Chemical selection with p-fluoro-d,l-phenylalanine (FPA) resulted in lethal deleterious effects, which caused very few mutants to produce doubled haploid seed. The analogue of phenylalanine was used to inhibit PAL activity and identify mutants with increased phenolics, which are known to enhance the tolerance of canola to cold stresses (Fletcher and Kott 1999). Phenolic metabolism provides a very important protective layer to plant membranes with the deposition of suberins and lignins, which protect tissues from cold stresses. Phenolics also produce antioxidants that reduce cell and DNA damage by free oxygen radicals during cold stress. However, the three mutants produced which survived the FPA selection in this study did not exhibit any cold tolerance.

Salicylic acid-related pathogen mutants have been reported to have common SA based signaling mechanisms (Scott et al. 2004) and increased levels of SA have improved cold tolerance in economically important crops (Janda et al. 1999; Senaratna et al. 2000). However, it is not feasible to spray commercial canola fields with a SA solution to induce a defense response against an expected frost. Chemical screening with SA of mutant embryos produced DHs that could withstand the toxic salicylic levels and therefore, it was hypothesized that surviving embryos may have enhanced SA levels. Ninety-six SA mutants were produced with a wide variation in the cold tolerance. The three SA selected mutants with enhanced cold tolerance demonstrated the important role SA has in the cold defense response (Fig. 3). These SA mutants may have altered genes that constitutively or temporally increase the expression SA, which leads to the expression of defense genes and the development of a hypersensitive response. This, in turn, signals and maintains a SAR, which promotes tolerance to various abiotic and osmotic stresses.
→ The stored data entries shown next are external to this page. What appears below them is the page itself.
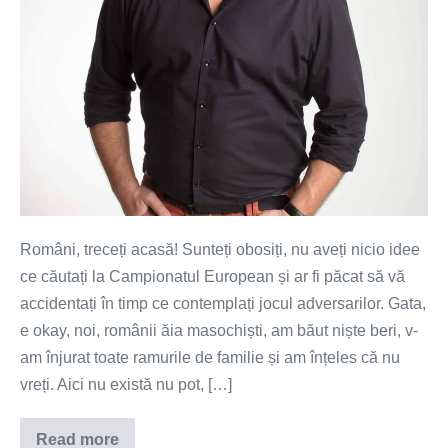
Români, treceți acasă! Sunteți obosiți, nu aveți nicio idee
ce căutați la Campionatul European și ar fi păcat să vă
accidentați în timp ce contemplați jocul adversarilor. Gata,
e okay, noi, românii ăia masochiști, am băut niște beri, v-
am înjurat toate ramurile de familie și am înțeles că nu
vreți. Aici nu există nu pot, […]
Read more
Români,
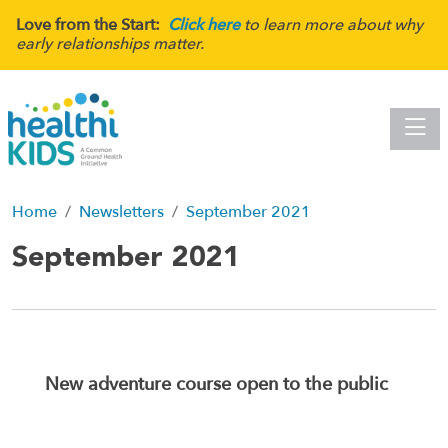
Love from the Start:
Click here
to learn more about why
early relationships matter.
Toggle
Home
Newsletters
September 2021
September 2021
New adventure course open to the public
Similar to SA, JA acts as a signaling molecule activating gene expression in plant responses to environmental stresses such as cold stress. Cross talk between these pathways is extremely important for plants to regulate pathogen defense gene expression (Kunkel and Brooks 2002) and also plays a key role in low temperature growth (Scott et al. 2004). Jasmonic acid and SA regulators may control and regulate each other’s plant defense actions which allow the plant to prioritize the activation of one signal pathway over the other by activating different sets of overlapping genes against different stresses (Reymond and Farmer 1998). Microarray analysis discovered that three out of forty-one JA response genes are also involved in the SA signaling defense pathway (Sasaki et al. 2001).

Eight JA selected mutants derived from SC990155 and Lolinda were identified during freezer screening with increased cold tolerance. These JA mutants averaged 35% and 19% (respectively) higher survival over parental checks. Clearly, the four SC990155 mutants chemically selected with 0.10 mM JA had the greatest survival in the 2004/05 field trial (Fig. 3). Mutants 997-150, 997-151, 997-152, 997-153 had 90%, 90%, 95%, and 80% survival, respectively, in the winter trial of 2004/05. Lolinda mutants 997-5 and 997-6 screened with 0.05 mM JA had 10% survival in the same trial, which is respectable due to the poor soil conditions in their part of the field and may also be significant as Lolinda is a low linolenic variety and the elevated JA is ultimately derived from the linolenic acid pathway. The JA-selected mutants from the other patent lines did not show a significant increase in frost tolerance in the indoor or outdoor cold screening tests.

One mutant line, 997-315 with 39% greater indoor cold tolerance than its parental genotype also displayed excellent agronomic and quality traits. This selected mutant has been increased in 2005/2006 winter nursery and was advanced to the 2006 first year (private) WCC/RRC yield trials in various locations across the short, mid, and long season zones in western Canada and will potentially be eligible for registration for 2008.